O conhecimento relevante, o “aprender fazendo” é o produto do diálogo que se faz imprescindível entre os membros de qualquer comunidade ou organização. Sem o diálogo entre “eu” e “tu”, o “nós” não se concretiza. Sem o diálogo não existe assertividade, nem trabalho coletivo. Na comunidade ou organização o diálogo é o fundamento da amizade e da comunicação que deve haver e prevalecer em toda ação. Para que haja o diálogo, a comunidade ou organização precisa promover e combinar maturidade, auto-estima e a valorização das pessoas. Transparência nas ações, respeito mútuo e objetividade constroem a comunidade ou organização que, pelo diálogo produz afeto e calor humano. A ausência do diálogo pode significar problema, perda de auto-estima, conflitos e inimizades que podem comprometer a vida da comunidade ou organização. A comunidade ou organização que aprendeu a dialogar – porque dialogar é também um processo de aprendizagem -, desenvolve uma cultura de parceria de dentro para fora e de fora para dentro; emerge o respeito e a criatividade coletiva. Cada membro se sente fortalecido e capaz de ouvir, de falar, opinar e oferecer idéias para o melhoramento dos trabalhos. Não basta juntar indivíduos criativos para se obter a criatividade coletiva. Existem muitos casos nas comunidades e organizações que essa junção não deu certo: faltou sentimento, emoções, valores, ética e lealdade. Além da criatividade individual são os desafios comuns, a integridade, a relação de confiança e de apoio entre os membros que vão gerar a criatividade coletiva.

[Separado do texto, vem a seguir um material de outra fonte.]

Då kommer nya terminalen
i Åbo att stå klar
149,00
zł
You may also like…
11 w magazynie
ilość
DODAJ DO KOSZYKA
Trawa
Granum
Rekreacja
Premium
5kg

Como podemos observar, para que uma comunidade ou organização se constitua no seu verdadeiro sentido de comunidade, na sua verdadeira razão de ser, só a intenção de participar e a vontade de contribuir não bastam. Intenção e participação devem evoluir para comunhão: de idéias, de ação, de aprendizado, de missão. Tomar parte da ação, ser parte da missão, assumir as vitórias e os fracassos resultantes do projeto coletivo. Aí reside a grande diferença entre o ser solitário e o ser solidário, entre os que se movimentam por amor e os que agem por egoísmo. No egoísmo: a aspereza e a frieza das relações formais, como já foi dito em outras mensagens, “todos amigáveis, ninguém amigo”, hoje tão comum em comunidades e organizações que fazem da burocracia sua principal marca. No amor e pelo amor, a magia de servir e conviver, o prazer de trabalhar com entusiasmo e de criar novas relações, prazerosas e amorosas, para o bem da comunidade.

Elias José
Desenho em aquarela da artista Maria Eliene Magalhães, ACS de Fortaleza. Peça integrante da exposição ‘Agentes Comunitários de Saúde: a integralidade itinerante’, 2019.